Ma Fields receives a letter from her son regarding the brewing range war and sets off to set her son straight. Meanwhile, Fields is conducting a conference in a nearby schoolhouse with Blair and the other ranch owners regarding property rights. Fields uses his likeness to Blackie Burke to advantage and provides Blair with first perusal of range rights.

All is going swimmingly until Ma Fields interrupts the proceedings and the men gang up on the exposed Friendly Fields. A fight breaks out in the schoolhouse, while the real Blackie Burke, upon hearing of Fields’ deception, storms off to gun him down. Burke happens upon the schoolhouse and Fields escapes to hunt down the outlaw. Fields catches up with Burke and the two fight it out. Burke surrenders

“Trailin’ Trouble” (also referred to as “Trailing Trouble”) was an enjoyable Ken Maynard vehicle from his later period. Many commentators have stated that the Ken Maynard of the late 30’s and 40’s was a shell of his former self, overweight and immobile. This assessment couldn’t be further from the truth. Maynard, while slightly paunchy, is no less agile than he was when he made his westerns for World Wide Pictures and Tiffany at the start of the decade.

This film, produced for the struggling and short-lived poverty row outfit Grand National Films, was a delight and I deeply enjoyed the sequence where Ken sings and plays the fiddle, one of the rare instances of him doing so in the later films. As stated in my previous review of “Hell-Fire Austin,” Maynard was the first singing cowboy of the movies and was also one of the earliest cowboy movie stars to record music.

While watching this film, I could not help but feel that I’ve seen this story before and this was confirmed with a quick visit to the Internet Movie Database where I discovered this was in fact, a remake of an earlier B western I’ve seen, this being Allied Pictures’ 1931 film “The Hard Hombre” starring Hoot Gibson, a film I may choose to formally review at a later date. It bears mentioning that both films were produced by M.H. Hoffman, a prolific producer of poverty row filmmaking. Anyone whom has seen the earlier film will no doubt be able to notice the parallels with “Trailin’ Trouble.”

The trappings of poverty row are evident in the fact that the only way to decipher the heroic Maynard from his villainous counterpart are the color of hat (the evil Maynard wears white, ironically enough) and the evil Maynard appears to have not shaved in some time. The acting from the remainder of the players is passable to middling with Lona Andre, the film’s heroine, appearing worse for the wear. It was amusing to see Andre paint eyeglasses on her face during one scene, providing me shades of obscure stage and screen comedian Bobby Clark of the team Clark and McCullough.
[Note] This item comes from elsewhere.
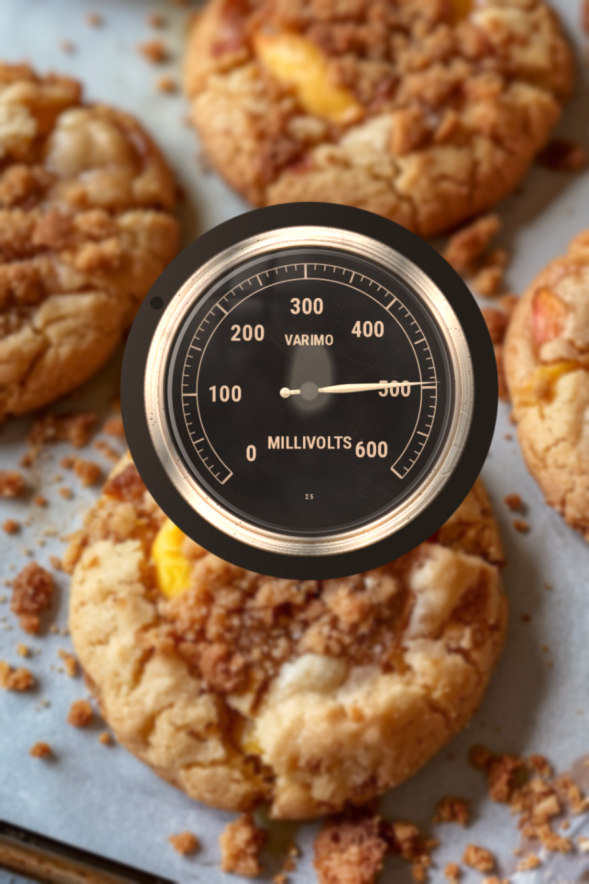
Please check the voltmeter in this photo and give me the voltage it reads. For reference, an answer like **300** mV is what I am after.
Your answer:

While I cannot recommend “Trailin’ Trouble” to Maynard newbies, I certainly recommend it to his most ardent fans, such as myself. Additionally, it is intriguing to see Maynard remaking a film starring another favorite of mine, Hoot Gibson, even if Maynard’s gruff exterior doesn’t necessarily lend itself to the peaceable, jovial types that Gibson played in his films. The highlight for many will be the aforementioned sequence where Maynard belts out a tune with the boys on the ranch as well as some of Maynard’s world-famous trick riding which he could still successfully do in 1937 despite what his biggest detractors have said. An enjoyable and breezy watch that never wears out its welcome.